New Changes Under Bill C-12 Are Now Law in Canada

Bill C-12 Is Now Law: Key Changes to Canada’s Immigration and Asylum System

On March 26, 2026, Bill C-12, the Strengthening Canada’s Immigration System and Borders Act, received royal assent and officially became law. The legislation introduces major changes aimed at strengthening Canada’s immigration and asylum framework in four main areas: asylum eligibility, asylum processing, domestic information sharing, and immigration document and application powers.

New asylum eligibility rules

Canada’s asylum system is intended to protect individuals who can show that they face a genuine risk of persecution or serious harm. Under the new law, two additional eligibility rules now apply to claims made on or after June 3, 2025.

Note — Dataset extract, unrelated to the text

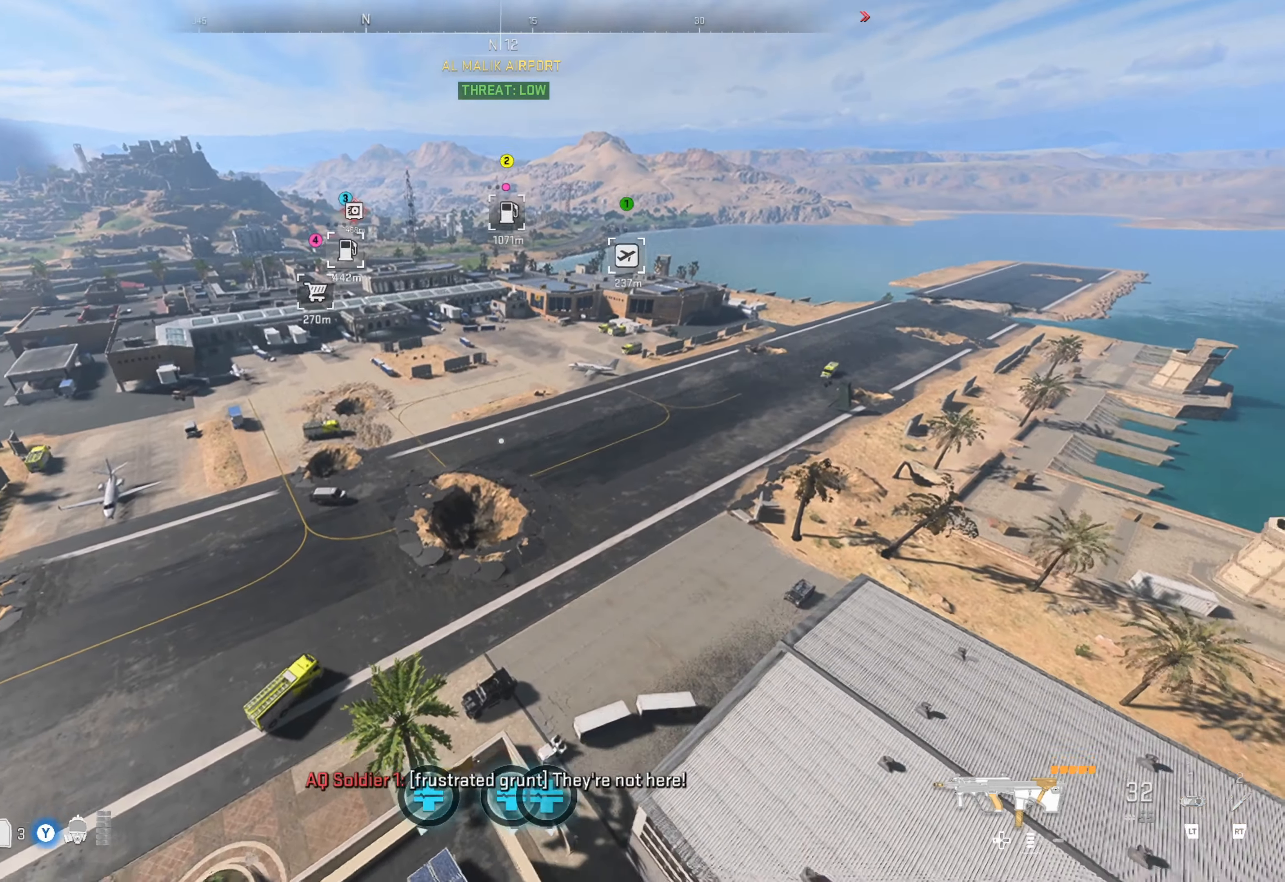
{"buttons": [], "left_stick": "up", "right_stick": "up", "events": [[83, "right_stick", "up-right"], [183, "right_stick", "center"], [383, "right_stick", "up"]]}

First, an asylum claim will not be referred to the Immigration and Refugee Board of Canada (IRB) if it is made more than one year after the person’s first entry into Canada on or after June 24, 2020, even if that person later left and re-entered the country. Second, people who enter Canada between official ports of entry along the Canada–US land border and wait more than 14 days before making a claim will also not have their claim referred to the IRB.

According to the government, these measures are intended to reduce pressure on the asylum system, prevent sudden surges in claims, close existing loopholes, and discourage the use of asylum claims as an alternative route to regular immigration programs.

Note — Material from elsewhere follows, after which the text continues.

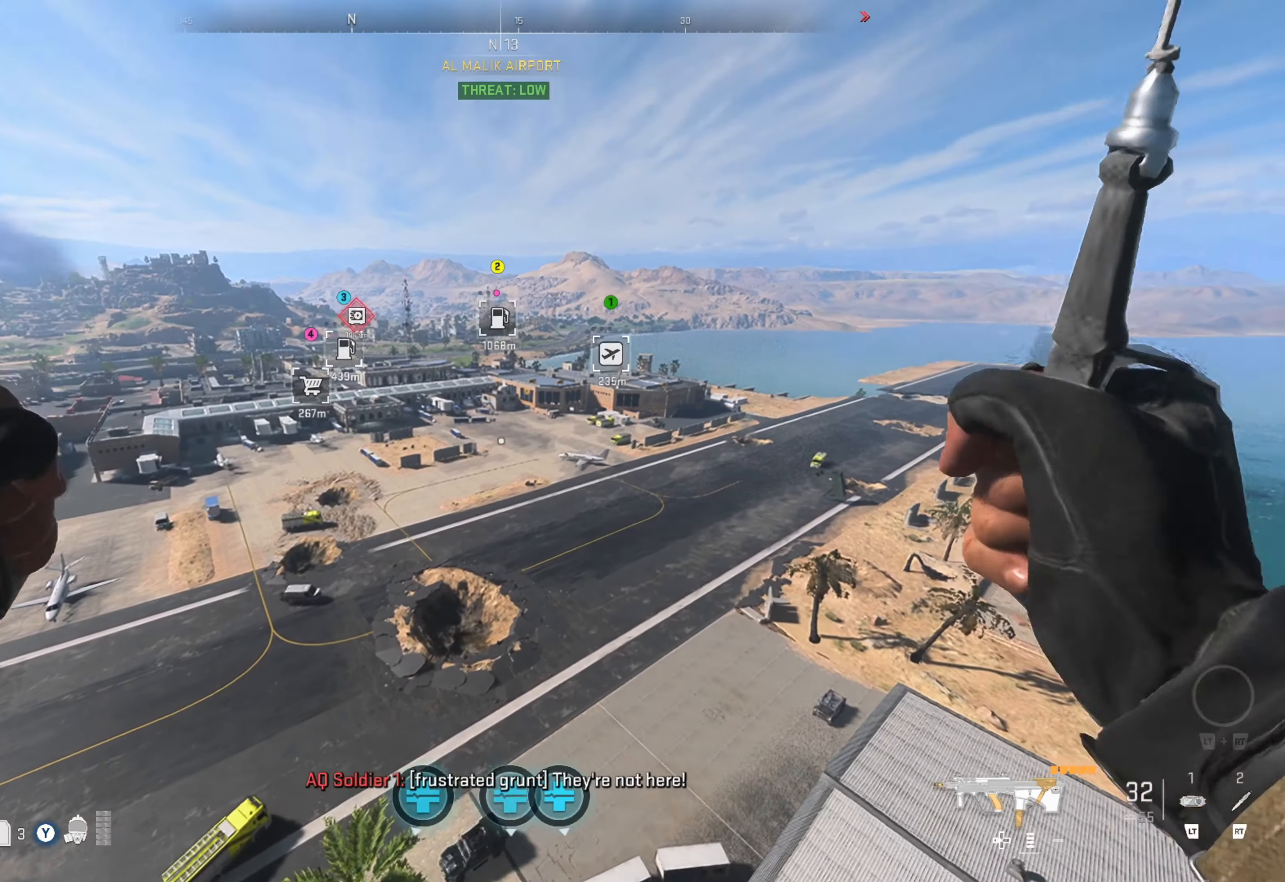
{"buttons": [], "left_stick": "up", "right_stick": "center", "events": [[33, "right_stick", "center"], [267, "right_stick", "up-right"], [383, "right_stick", "center"]]}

Special consideration is expected for unaccompanied minors because of their lack of legal guardianship. Individuals affected by these eligibility changes may still be able to seek protection through a pre-removal risk assessment (PRRA), which is designed to prevent removal to a country where they could face persecution, torture, or other serious harm.

The Safe Third Country Agreement remains unchanged. As a result, individuals who make a claim at a port of entry along the Canada–US land border, or within 14 days of entering irregularly, may still be returned to the United States unless they meet an exception or exemption.

A more modernized asylum process

Over the coming months, Canada plans to update the Immigration and Refugee Protection Regulations to improve how asylum claims are received, processed, and decided. The goal is to make the system more efficient and easier to manage.

These changes are expected to streamline the online application process, reduce duplicate questions and paperwork, and ensure that only complete claims that are ready to be scheduled are referred to the IRB. The new rules will also require claimants to be physically present in Canada while their claim is being decided. If a claimant voluntarily returns to their country of alleged persecution before a decision is made, the claim may be treated as abandoned.

Other changes include removing inactive claims from the system, speeding up voluntary departures by making removal orders effective on the same day a claim is withdrawn, and providing support for vulnerable individuals, such as minors or people who do not fully understand the process, by appointing a representative during certain proceedings with IRCC or the Canada Border Services Agency.

Domestic information sharing

Bill C-12 also gives IRCC clearer legal authority to share certain personal information internally and with domestic government partners. The government says this is intended to improve consistency, service delivery, and cooperation between federal, provincial, and territorial programs.

Under the new framework, IRCC may share identity information, immigration status, and IRCC-issued documents with authorized partners through formal written agreements. The changes also make it easier for IRCC to use information across its own programs, such as using permanent residence application data in citizenship processing, and allow regulations to be developed for broader information sharing across federal institutions for cooperation purposes.

The legislation includes privacy safeguards. Information may only be shared with government partners that are legally permitted to collect it for specific purposes and that have proper written agreements in place. Provinces and territories are not allowed to disclose this information to foreign governments unless IRCC provides written authorization and the disclosure complies with Canada’s international obligations. In addition, any new internal use of personal information within IRCC must be supported by a privacy impact assessment.

New powers over immigration documents and applications

The new law also gives the Government of Canada broader powers to manage immigration documents, including visas, electronic travel authorizations, work permits, and study permits, as well as the applications connected to them.

Where it is considered to be in the public interest, the government may now cancel, suspend, or change groups of immigration documents, pause the intake of new applications, or suspend or cancel the processing of applications. Public interest reasons may include fraud, administrative error, or concerns related to public health, public safety, or national security.

These powers are not exercised by a single minister alone. Each decision requires approval by the Governor in Council through an order in council recommended by Cabinet. Such decisions must also be published in the Canada Gazette and reported to Parliament.

The law also allows regulations to be created so that officers can take similar actions on a case-by-case basis in certain prescribed situations, such as reviewing whether document holders outside Canada remain admissible or eligible.

Importantly, these powers do not apply to refugee protection claims and do not allow the government to grant, change, or revoke immigration status itself, such as permanent resident or temporary resident status.